風邪をひいて強い咳や痰がある場合は、眠れなかったり、食事ができなかったりするため、咳止め薬や痰切り薬を使用して、子供の体力を維持することが重要です。
高熱が出た時も考え方は同じです。熱があると子どもは不機嫌になったり、ボーっとしたりして、水分や食事が摂りにくくなり、眠りにつけないこともあります。
このような場合には、解熱剤を使って体温を下げ、症状を緩和することができます。そうすることで、食事や水分を摂り、体力を消耗させずに回復に導くことができます。
解熱剤は平熱に戻す薬ではない
「お子さんに解熱剤を使ったけど、ぜんぜん熱が下がらない」と受診されるご家族はとても多いです。
お子さんが高熱が出て、真っ赤な顔をして辛そうにしていると親としても辛いですよね。ぼくも自分の子どもが熱を出していたら一分でも早く良くなって欲しいです。
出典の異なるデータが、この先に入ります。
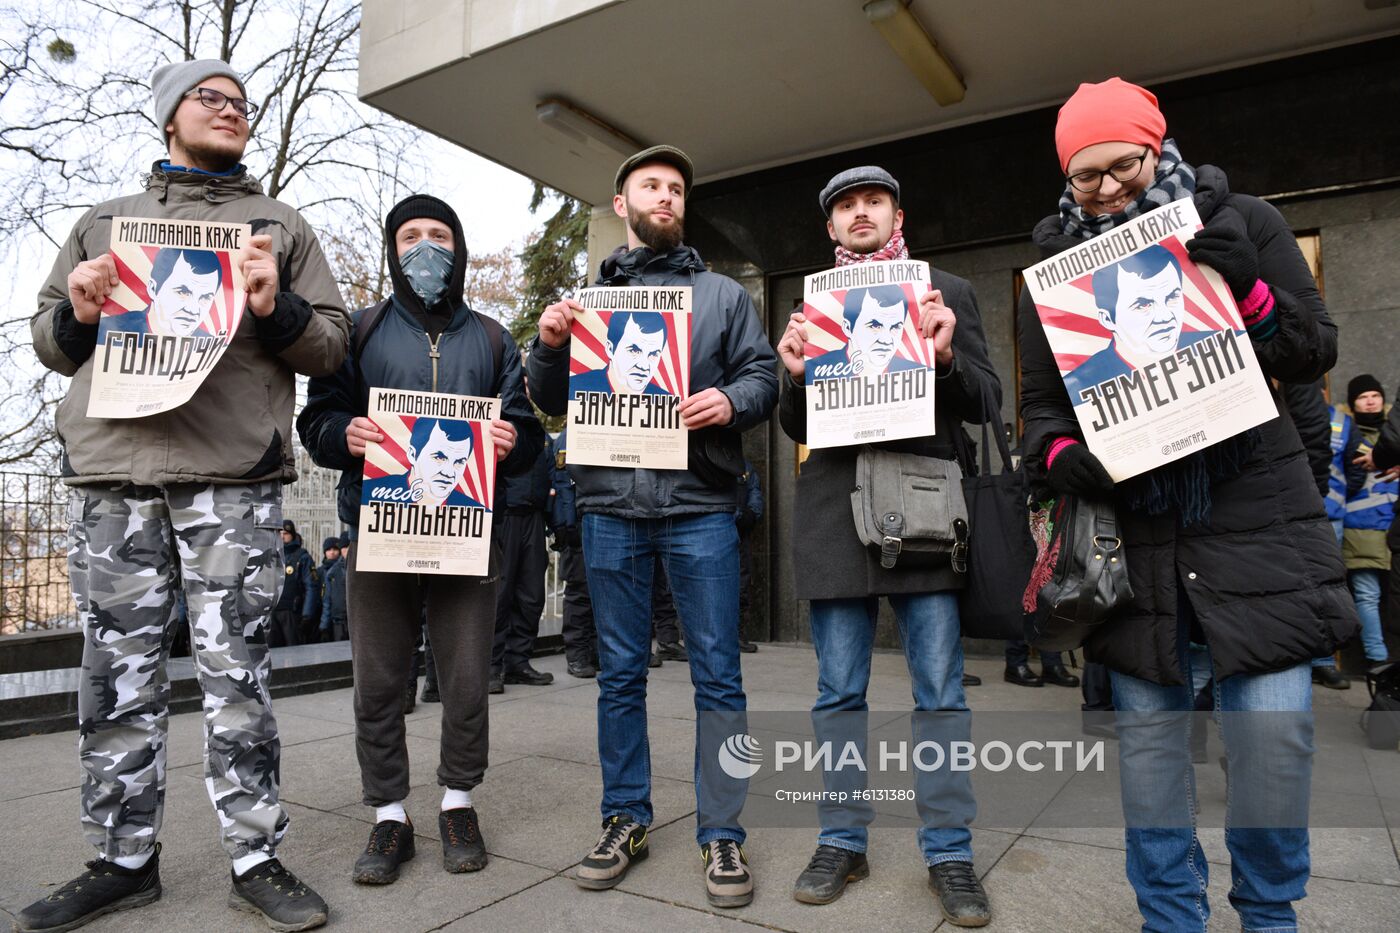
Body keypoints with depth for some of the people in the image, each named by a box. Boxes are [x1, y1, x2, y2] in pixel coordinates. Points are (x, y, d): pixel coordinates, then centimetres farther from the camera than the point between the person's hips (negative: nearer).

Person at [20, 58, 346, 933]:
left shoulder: (282, 225, 15)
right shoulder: (103, 222, 22)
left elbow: (333, 342, 9)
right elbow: (50, 342, 22)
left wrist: (276, 309, -10)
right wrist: (79, 314, 0)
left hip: (234, 478, -2)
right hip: (111, 473, 3)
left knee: (236, 677, -1)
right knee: (119, 678, 7)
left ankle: (257, 860, 9)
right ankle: (124, 860, 20)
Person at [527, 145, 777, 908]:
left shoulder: (723, 295, 13)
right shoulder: (587, 299, 15)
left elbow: (762, 376, 7)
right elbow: (554, 403, 13)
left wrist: (732, 401, -16)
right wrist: (548, 349, -7)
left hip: (700, 507, -1)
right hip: (610, 506, 2)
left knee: (717, 675, 1)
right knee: (619, 672, 9)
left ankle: (721, 834, 14)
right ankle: (624, 819, 24)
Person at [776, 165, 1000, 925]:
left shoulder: (947, 293, 11)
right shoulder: (810, 306, 15)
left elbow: (988, 404, 8)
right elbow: (797, 428, 14)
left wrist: (944, 358, -12)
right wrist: (796, 375, -7)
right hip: (835, 514, 2)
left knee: (941, 693, 2)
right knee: (837, 694, 7)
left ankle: (949, 853, 16)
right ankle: (842, 841, 21)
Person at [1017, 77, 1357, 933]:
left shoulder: (1237, 222, 4)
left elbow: (1316, 353, 4)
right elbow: (1042, 405, 8)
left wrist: (1249, 288, -14)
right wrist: (1065, 459, -13)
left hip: (1255, 518, 0)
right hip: (1131, 530, 1)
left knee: (1275, 733, -1)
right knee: (1148, 731, 5)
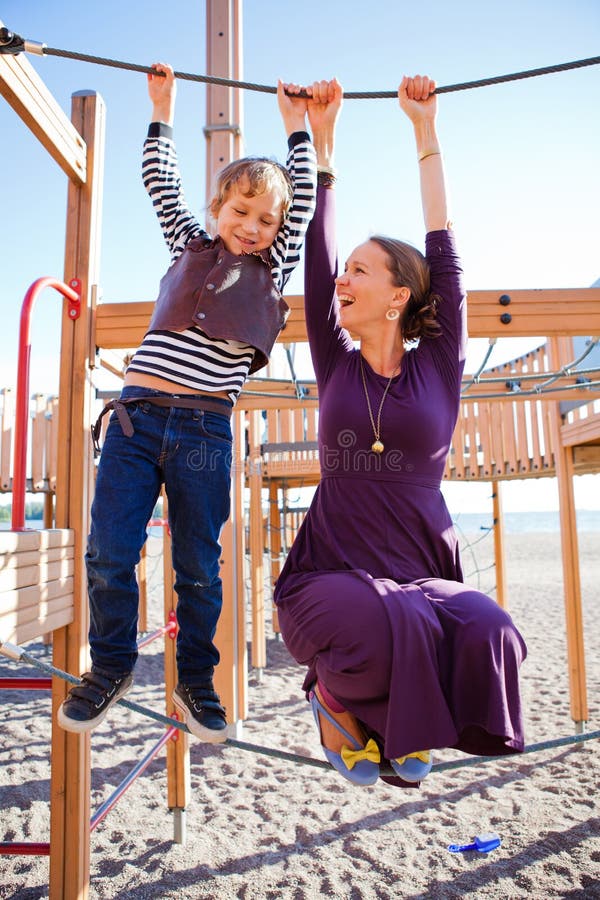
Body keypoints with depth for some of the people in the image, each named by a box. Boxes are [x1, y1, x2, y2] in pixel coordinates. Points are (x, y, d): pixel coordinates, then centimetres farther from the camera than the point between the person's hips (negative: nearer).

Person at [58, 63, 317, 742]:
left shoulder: (273, 268, 15)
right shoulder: (189, 244, 18)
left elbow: (305, 198, 18)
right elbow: (160, 182, 25)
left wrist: (297, 125, 27)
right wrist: (162, 108, 28)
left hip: (206, 431, -1)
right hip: (136, 414, 1)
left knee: (198, 566, 4)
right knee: (108, 553, -1)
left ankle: (194, 680, 23)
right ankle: (111, 665, 22)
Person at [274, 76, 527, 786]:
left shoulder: (439, 367, 4)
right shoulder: (337, 365, 7)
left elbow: (443, 252, 6)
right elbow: (317, 249, 8)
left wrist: (426, 132, 14)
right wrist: (322, 137, 15)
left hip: (424, 577, 1)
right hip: (329, 576, -1)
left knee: (488, 634, -28)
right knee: (395, 627, -33)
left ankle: (400, 724, 5)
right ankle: (336, 700, 3)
でも、「解熱剤は熱を平熱まで下げる薬ではない」ということを覚えてほしいのです。
「熱が下がらないんじゃあ、解熱剤の役割ってなんなんだよ!」っていう声がありそうですので具体的に説明します。
高熱のお子さんに解熱剤を使用して、39度あった熱が38度になったらメチャ効いています!その間に水分や食事をとれて、寝ることができるようになれば、その解熱剤を使ったことは大成功なのです。
「解熱剤を使ったら平熱まで下がったことがある」という経験をされたことがおありの方もいらっしゃると思いますが、解熱剤で下がる熱は0.5~1.0℃くらいであることが多いので、高熱が平熱まで下がって、そのあとも熱が出なかったというのはたまたま熱が下がるタイミングだった可能性が高いのです。
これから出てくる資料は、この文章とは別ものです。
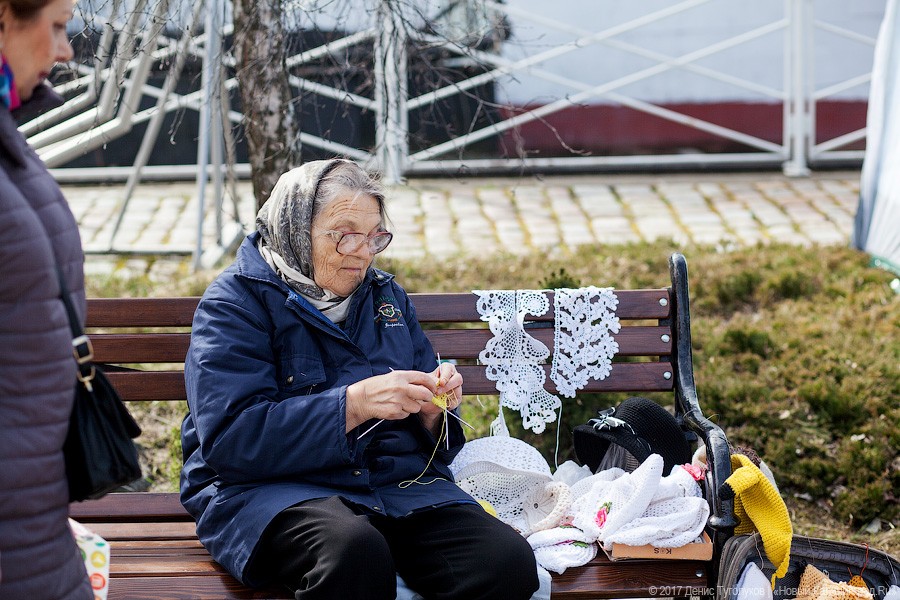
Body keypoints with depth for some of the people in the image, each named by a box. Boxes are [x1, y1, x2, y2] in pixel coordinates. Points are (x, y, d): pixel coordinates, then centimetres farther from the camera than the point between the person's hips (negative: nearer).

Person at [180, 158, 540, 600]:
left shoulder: (387, 296, 20)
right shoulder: (236, 301, 1)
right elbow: (231, 438, -13)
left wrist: (430, 410, -3)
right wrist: (353, 404, -21)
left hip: (399, 480, 5)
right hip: (273, 486, -5)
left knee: (510, 562, -24)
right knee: (356, 551, -40)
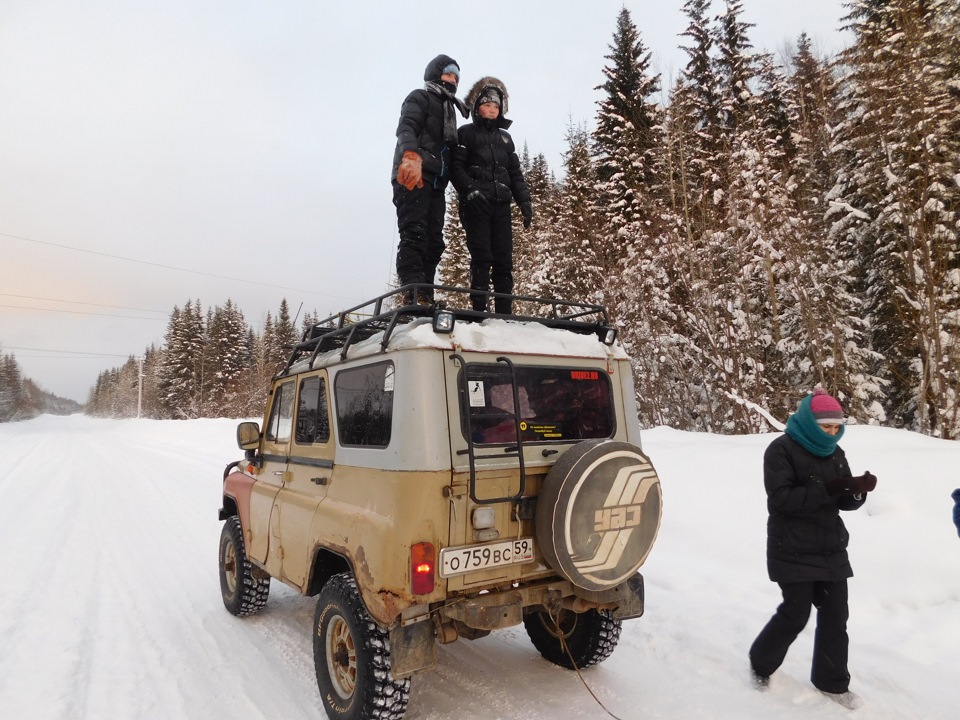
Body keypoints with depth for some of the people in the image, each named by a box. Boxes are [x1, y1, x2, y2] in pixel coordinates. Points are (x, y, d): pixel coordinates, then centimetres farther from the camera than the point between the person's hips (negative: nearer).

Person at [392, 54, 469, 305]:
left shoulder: (449, 108, 32)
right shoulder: (420, 97, 8)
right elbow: (406, 128, -12)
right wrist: (411, 156, -33)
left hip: (435, 181, 8)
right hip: (413, 176, -8)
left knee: (433, 240, -2)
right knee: (414, 234, -19)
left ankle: (424, 298, -4)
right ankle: (412, 295, -27)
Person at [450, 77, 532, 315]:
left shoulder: (505, 137, 24)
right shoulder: (466, 133, 10)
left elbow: (515, 172, 21)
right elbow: (456, 167, -2)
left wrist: (524, 200, 7)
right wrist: (470, 190, -18)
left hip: (501, 205, 4)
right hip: (476, 204, -4)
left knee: (504, 260, -3)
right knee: (481, 257, -11)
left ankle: (505, 313, -2)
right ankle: (479, 311, -11)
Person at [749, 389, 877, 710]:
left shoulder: (835, 453, 8)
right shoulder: (782, 450, -14)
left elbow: (845, 502, 8)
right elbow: (780, 499, -22)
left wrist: (858, 490, -15)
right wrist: (827, 490, -30)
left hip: (831, 549, 7)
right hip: (793, 552, -6)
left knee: (835, 614, 9)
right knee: (795, 613, 0)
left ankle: (832, 682, 27)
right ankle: (760, 662, 25)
繰り返しますが、解熱剤を使う目的は平熱に戻すことではありません。体温を少しだけ下げて食事や水分を摂り、睡眠に導くことで体力を維持することが目的です。
寝ている子どもは起こさない
高熱が出ているからといって寝ているお子さんを起こして座薬を使っている方がいらっしゃいますが、これはやめてください。
解熱剤を使用する目的は快適な状態を維持することです。寝れているのであれば高熱であっても子どもにとっては比較的快適なのです。
熱はぶり返すことがある
小児でよく使われる解熱剤であるカロナールやアセトアミノフェンは使用して30~60分ほどで効いてきます。効果のピークは3~4時間です。解熱剤の効果が切れてくると熱がぶり返してきます。
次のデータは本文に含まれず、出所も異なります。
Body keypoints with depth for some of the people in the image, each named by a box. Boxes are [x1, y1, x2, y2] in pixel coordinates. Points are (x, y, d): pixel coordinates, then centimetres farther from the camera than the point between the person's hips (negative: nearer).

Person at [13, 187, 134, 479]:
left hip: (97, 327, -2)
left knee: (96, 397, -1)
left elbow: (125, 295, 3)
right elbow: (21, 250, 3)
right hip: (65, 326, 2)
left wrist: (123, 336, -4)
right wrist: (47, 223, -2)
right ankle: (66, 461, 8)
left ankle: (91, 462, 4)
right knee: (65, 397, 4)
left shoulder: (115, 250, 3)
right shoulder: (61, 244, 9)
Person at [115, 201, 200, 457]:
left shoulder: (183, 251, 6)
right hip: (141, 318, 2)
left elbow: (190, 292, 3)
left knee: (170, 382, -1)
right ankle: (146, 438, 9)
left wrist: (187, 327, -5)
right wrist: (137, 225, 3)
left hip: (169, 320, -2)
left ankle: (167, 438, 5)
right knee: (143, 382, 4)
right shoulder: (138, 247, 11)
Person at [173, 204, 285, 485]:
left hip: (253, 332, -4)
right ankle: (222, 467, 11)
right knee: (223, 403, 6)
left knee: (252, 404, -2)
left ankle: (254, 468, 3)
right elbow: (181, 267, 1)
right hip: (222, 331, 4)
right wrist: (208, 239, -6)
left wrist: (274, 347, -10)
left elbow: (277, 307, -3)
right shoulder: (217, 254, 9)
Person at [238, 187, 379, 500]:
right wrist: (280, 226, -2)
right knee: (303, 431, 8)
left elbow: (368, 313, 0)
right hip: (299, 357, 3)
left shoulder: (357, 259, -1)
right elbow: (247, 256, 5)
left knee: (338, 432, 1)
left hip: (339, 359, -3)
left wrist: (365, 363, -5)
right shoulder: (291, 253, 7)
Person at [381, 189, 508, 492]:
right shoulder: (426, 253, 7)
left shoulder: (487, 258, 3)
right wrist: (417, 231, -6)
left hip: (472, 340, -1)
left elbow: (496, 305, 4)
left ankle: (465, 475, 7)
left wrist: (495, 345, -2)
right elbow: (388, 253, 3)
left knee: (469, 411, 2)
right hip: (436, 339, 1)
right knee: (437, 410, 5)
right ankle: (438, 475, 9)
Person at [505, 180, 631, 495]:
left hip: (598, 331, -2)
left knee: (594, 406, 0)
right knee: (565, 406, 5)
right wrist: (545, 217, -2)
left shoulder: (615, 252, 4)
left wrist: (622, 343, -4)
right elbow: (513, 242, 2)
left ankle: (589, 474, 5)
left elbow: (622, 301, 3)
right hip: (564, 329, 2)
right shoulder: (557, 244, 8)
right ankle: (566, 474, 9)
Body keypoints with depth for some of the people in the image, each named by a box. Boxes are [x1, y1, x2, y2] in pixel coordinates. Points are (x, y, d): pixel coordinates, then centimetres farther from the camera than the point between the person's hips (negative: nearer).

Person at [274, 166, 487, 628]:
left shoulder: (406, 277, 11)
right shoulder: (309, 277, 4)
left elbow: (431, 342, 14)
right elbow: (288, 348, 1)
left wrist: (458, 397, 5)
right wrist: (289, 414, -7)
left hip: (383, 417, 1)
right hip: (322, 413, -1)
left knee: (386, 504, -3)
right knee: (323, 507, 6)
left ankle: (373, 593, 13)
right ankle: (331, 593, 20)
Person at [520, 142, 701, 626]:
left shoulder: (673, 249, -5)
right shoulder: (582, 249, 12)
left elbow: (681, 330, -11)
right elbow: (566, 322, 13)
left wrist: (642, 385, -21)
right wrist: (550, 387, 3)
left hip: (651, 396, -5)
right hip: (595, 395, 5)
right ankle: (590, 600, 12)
結局、風邪を治すためには、自分の免疫力を高めてウイルスと闘うことが必要なのです。
解熱剤の種類
解熱剤には、粉やシロップ、座薬といった種類がありますが、効果はあまり変わりありません。お子さんやご家族のお好みで使ってください。
お子さんがお薬を抵抗なく飲めるのなら粉薬やシロップ、なかなかお薬を飲んでくれないのなら座薬が便利です。
さいごに
解熱を使う目標は、平熱になることではなく子どもが快適になることです。お子さんの症状に合わせて使いましょう。